━━ EXTRACTED RECORDS

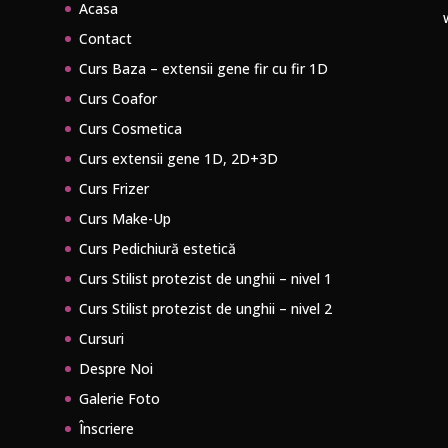
Acasa
Contact
Curs Baza – extensii gene fir cu fir 1D
Curs Coafor
Curs Cosmetica
Curs extensii gene 1D, 2D+3D
Curs Frizer
Curs Make-Up
Curs Pedichiură estetică
Curs Stilist protezist de unghii – nivel 1
Curs Stilist protezist de unghii – nivel 2
Cursuri
Despre Noi
Galerie Foto
Înscriere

━━━━

### DIRECTIONS FOR THIS TASK
Each line of the entries above that includes the string "protezist" should be copied out.

### EXERCISE ANSWER
Curs Stilist protezist de unghii – nivel 1
Curs Stilist protezist de unghii – nivel 2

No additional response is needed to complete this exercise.